Oh wait, that's just Petey's fantasy. Apparently he's dyslexic, along
with being a smartass.
Why are Joni and Laurie at the corporate meeting? If they are going
for the "young" perspective, they might consider more than two people.
Are they part of the company or just brought in for the meeting?
Greenlee knows what Maggie dreams about at night -- she thinks Maggie
dreams about standing around wearing gloves that would be much too big
on Mike Tyson (or OJ, for that matter). Add a surgical cap that just
rests on her head and would, no doubt, fall over her face the second
she looked down, and you've got yourself a career fantasy! (Why is
Maggie still holding up her hands? I only hold my hands like that
when my fingers are bleeding to the point where I fear imminent
hemorrhaging. And what the hell kind of scalpel is THAT? It looked
like a deer-gutting knife!)

## Stated task 1
Return each line of the rows that contains the string "kern", matching case exactly.
## Stated task 2
Pick up the show commentary after its last sentence and keep writing it.
These rows have no connection to the show commentary.

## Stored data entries
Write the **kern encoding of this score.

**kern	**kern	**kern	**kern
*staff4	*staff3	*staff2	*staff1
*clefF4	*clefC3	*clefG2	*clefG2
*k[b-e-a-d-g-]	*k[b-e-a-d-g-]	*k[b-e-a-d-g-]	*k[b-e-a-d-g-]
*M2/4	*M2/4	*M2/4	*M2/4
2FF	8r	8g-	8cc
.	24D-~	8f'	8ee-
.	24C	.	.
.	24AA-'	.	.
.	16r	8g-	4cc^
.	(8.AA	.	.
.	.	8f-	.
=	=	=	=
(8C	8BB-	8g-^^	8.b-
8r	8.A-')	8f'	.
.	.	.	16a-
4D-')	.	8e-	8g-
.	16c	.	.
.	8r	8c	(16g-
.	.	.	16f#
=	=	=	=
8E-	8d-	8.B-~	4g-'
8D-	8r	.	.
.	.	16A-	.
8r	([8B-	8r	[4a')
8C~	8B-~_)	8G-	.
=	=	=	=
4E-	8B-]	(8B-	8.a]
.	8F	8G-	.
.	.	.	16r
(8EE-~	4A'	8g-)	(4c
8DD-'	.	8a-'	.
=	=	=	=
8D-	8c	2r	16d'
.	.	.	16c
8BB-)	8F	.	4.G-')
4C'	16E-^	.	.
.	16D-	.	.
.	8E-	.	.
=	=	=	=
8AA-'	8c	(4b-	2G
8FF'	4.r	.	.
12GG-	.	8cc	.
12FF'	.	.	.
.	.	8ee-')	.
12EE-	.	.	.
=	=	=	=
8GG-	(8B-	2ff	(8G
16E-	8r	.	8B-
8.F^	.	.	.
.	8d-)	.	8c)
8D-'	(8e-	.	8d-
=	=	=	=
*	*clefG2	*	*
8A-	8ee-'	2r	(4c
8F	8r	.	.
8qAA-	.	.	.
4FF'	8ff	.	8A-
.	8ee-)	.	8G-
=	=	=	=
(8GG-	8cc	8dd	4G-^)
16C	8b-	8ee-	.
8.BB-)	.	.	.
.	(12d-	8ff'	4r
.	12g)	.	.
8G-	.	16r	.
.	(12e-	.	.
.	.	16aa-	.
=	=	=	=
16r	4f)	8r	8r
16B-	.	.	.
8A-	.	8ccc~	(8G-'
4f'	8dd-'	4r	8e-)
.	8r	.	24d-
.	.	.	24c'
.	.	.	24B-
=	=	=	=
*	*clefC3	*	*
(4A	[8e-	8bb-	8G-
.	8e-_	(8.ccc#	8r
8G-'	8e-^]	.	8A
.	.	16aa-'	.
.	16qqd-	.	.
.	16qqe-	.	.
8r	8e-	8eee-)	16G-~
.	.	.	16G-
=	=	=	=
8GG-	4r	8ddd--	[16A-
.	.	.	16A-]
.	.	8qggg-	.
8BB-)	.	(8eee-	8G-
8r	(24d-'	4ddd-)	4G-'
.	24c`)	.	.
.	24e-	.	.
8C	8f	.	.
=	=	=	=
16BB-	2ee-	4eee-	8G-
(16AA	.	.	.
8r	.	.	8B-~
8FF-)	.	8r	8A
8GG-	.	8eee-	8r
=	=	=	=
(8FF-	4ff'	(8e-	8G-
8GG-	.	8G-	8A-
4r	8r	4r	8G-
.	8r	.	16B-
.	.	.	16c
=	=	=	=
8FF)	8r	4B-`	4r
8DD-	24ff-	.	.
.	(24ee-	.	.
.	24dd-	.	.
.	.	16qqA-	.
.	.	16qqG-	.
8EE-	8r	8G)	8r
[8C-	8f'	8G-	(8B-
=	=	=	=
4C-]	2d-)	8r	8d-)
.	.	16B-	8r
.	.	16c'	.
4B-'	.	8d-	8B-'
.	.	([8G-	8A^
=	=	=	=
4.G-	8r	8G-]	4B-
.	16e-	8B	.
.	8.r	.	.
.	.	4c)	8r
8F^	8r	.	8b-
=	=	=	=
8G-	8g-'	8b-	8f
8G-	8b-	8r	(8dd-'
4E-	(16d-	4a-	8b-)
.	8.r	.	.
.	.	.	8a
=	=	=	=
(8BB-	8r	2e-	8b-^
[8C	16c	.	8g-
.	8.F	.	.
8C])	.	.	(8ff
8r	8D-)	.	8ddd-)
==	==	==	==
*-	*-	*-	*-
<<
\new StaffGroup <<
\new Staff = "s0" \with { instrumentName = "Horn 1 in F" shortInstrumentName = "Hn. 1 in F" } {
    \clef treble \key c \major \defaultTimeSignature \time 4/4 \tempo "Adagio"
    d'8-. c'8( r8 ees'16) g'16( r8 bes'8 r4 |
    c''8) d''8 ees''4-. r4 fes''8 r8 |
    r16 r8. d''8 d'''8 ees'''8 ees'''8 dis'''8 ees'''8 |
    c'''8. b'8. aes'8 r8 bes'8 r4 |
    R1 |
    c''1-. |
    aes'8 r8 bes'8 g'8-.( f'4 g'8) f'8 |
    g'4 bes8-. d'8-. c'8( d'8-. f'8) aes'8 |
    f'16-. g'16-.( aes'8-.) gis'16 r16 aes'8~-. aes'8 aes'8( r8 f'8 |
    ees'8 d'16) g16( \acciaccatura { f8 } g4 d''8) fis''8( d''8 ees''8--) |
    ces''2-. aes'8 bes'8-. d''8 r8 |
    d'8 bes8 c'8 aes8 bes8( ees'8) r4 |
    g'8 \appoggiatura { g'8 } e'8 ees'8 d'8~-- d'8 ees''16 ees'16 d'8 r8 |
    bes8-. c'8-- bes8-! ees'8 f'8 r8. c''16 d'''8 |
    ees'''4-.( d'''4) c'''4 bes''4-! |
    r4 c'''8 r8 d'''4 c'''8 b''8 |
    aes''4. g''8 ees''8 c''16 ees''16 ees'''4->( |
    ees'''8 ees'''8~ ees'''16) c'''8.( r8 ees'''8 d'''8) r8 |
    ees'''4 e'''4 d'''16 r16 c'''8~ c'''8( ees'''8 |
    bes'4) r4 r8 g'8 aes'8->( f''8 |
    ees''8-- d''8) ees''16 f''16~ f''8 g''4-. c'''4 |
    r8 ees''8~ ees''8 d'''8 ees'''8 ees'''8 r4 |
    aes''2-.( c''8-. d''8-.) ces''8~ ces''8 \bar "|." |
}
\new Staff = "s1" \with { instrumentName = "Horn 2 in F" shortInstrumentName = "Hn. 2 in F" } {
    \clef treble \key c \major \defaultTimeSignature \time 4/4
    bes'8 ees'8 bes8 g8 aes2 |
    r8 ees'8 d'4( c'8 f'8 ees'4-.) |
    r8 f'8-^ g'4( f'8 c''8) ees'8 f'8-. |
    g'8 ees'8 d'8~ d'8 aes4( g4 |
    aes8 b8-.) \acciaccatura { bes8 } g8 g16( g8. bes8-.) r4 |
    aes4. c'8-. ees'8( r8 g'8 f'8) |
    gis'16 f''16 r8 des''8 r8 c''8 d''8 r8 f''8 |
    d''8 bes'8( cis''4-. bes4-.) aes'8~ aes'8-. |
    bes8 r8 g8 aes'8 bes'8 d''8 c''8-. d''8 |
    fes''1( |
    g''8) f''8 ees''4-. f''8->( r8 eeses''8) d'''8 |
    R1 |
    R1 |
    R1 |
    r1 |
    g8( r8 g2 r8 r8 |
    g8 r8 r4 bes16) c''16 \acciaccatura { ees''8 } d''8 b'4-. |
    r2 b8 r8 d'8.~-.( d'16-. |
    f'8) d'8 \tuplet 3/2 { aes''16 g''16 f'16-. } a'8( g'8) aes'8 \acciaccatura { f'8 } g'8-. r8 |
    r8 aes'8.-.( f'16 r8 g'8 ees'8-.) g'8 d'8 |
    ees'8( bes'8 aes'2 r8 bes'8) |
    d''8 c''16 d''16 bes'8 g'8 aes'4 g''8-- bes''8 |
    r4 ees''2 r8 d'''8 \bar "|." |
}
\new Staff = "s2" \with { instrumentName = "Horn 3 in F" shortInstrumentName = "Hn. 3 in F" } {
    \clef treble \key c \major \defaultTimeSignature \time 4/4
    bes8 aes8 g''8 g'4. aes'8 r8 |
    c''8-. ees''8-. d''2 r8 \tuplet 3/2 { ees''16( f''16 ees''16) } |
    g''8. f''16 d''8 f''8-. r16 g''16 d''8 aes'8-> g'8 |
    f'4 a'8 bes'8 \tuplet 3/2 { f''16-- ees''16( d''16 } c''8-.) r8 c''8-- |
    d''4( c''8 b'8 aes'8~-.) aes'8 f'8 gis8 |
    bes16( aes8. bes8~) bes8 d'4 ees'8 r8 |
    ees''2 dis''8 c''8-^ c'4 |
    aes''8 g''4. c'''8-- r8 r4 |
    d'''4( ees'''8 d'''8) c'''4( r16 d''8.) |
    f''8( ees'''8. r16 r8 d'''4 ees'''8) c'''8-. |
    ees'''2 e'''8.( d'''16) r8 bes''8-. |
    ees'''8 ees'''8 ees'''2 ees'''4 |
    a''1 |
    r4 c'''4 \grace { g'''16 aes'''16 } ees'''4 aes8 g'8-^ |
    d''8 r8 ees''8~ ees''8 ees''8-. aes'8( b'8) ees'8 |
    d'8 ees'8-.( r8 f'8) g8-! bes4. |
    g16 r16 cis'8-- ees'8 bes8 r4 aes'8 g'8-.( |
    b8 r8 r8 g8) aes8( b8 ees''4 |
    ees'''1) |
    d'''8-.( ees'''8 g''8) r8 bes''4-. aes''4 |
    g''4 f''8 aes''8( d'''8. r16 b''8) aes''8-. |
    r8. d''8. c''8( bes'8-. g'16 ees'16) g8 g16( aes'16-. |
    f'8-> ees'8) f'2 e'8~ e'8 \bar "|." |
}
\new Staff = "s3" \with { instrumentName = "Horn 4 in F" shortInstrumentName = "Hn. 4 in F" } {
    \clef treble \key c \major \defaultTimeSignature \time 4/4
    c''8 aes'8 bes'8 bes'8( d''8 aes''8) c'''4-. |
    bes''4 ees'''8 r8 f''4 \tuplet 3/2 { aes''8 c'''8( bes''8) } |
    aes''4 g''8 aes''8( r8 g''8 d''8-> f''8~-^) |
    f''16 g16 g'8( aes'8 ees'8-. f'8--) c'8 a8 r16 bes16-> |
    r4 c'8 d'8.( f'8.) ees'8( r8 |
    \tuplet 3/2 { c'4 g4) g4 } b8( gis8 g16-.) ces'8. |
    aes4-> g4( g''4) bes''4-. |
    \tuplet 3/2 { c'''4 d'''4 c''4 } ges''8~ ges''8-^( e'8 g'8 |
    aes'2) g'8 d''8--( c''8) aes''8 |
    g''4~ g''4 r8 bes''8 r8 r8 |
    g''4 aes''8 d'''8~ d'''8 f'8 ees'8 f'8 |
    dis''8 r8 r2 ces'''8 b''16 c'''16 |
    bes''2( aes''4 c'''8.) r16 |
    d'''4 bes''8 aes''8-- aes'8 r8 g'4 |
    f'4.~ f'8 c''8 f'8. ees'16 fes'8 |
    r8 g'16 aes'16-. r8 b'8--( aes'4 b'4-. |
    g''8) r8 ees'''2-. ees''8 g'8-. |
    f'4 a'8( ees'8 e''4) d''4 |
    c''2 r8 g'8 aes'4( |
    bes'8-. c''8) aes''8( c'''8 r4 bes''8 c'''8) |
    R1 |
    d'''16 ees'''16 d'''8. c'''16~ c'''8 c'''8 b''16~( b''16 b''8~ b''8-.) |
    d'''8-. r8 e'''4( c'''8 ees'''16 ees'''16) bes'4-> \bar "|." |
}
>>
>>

## Result 1
Write the **kern encoding of this score.
**kern	**kern	**kern	**kern

## Result 2
Was I the only who busted out laughing when Maggie explained her REAL
dream -- the one where she and Anna walk around the corner in
trenchcoats to rescue Bianca? When I saw the way they walked, I
laughed for about 2 minutes! That was a scream! I may fly, float and
breathe underwater in my dreams, but I NEVER walk like that! And that
Wonder Woman-like getup -- ROTFLMAO! Don't we have enough of pants
that wedge up out butt-crack while we're AWAKE? If I'm dreaming about
wearing something like that, it's probably because my jammies have
wandered. (I DID wear hot pants back in the 70s -- I was offered a
job for $200 a week based solely on wearing them (in the bank, no
less), although the "old guy" that offered me the job never really
specified exactly what I would do, other than that it would involve
being nice to men.)
Okay, now I know ONE of the reasons I hate some of JR's expressions --
it looks like he's trying to keep massive amounts of spit from
spilling out of his mouth in an uncontrolled gush. No wonder he's so
nauseating!
Petey's dancing? Um, yeah, that's what most 10-yr-olds dream about.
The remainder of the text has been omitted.